Transparency or inspect and adapt is central idea in Scrum. When you start breaking windows on a project you get:
- A developer had 2 hours for actual coding and 14 hours for defect resolution on a single feature. When prodded the developer admitted that they really didn’t expect any defects, but the actual coding would probably take about two days along with some needed refactoring. Rather than explain that this simple feature would take over two days of coding because it involved a lot of design changes the choice was to hide the work in defect resolution. My reading, not knowing better, was you were going to slam some crap code in about 2 hours and then you expected a lot of defects. Instead this developer was doing the right thing, but not letting the product owner really know what was going on.
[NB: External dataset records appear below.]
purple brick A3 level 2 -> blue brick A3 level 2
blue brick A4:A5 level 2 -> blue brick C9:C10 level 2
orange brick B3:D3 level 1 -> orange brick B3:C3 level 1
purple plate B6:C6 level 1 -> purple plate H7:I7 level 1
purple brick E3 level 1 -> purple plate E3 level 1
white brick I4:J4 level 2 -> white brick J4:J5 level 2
The developer felt like they needed to have some buffer time to maintain the quality of the code, but they felt guilty trying to explain that to the product owner and Scrum Master.
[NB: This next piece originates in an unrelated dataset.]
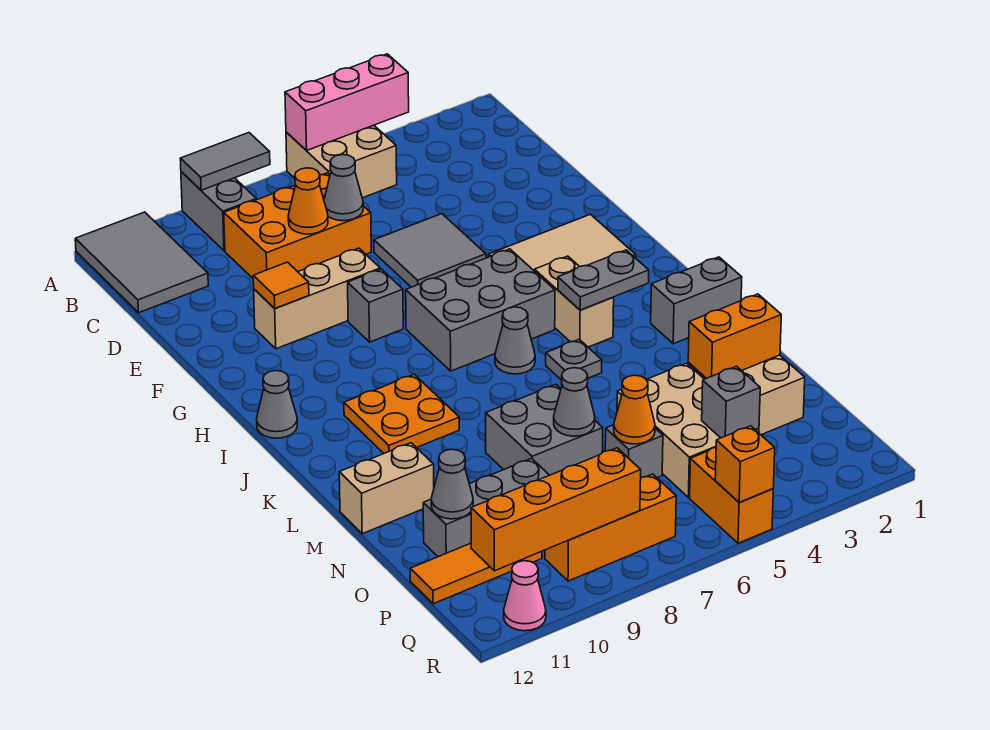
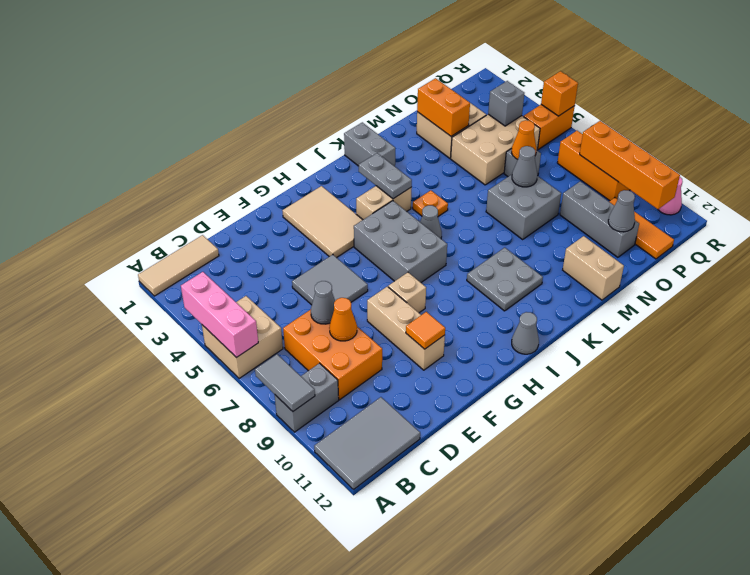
none -> tan tile A1:C1 level 1
grey brick G8 level 1 -> tan brick G8 level 1
orange plate J9:K10 level 1 -> grey plate J9:K10 level 1
grey plate K5 level 1 -> orange plate K5 level 1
- Product owner only informs management that a decision has been made on running a 30 versus 35 day iteration. The team has to find out about the decision days later from their own management chain. Self managing teams have a really hard time when important decisions take place without their input and even then decisions are only slowly leaked out.
- On some teams they don’t have impediments anymore. They still have them, but they’ve assumed that no on will act on the problems so they just take them for granted. Thus they may be waiting on someone so they can move forward, but they don’t even bring it up and suffer in silence.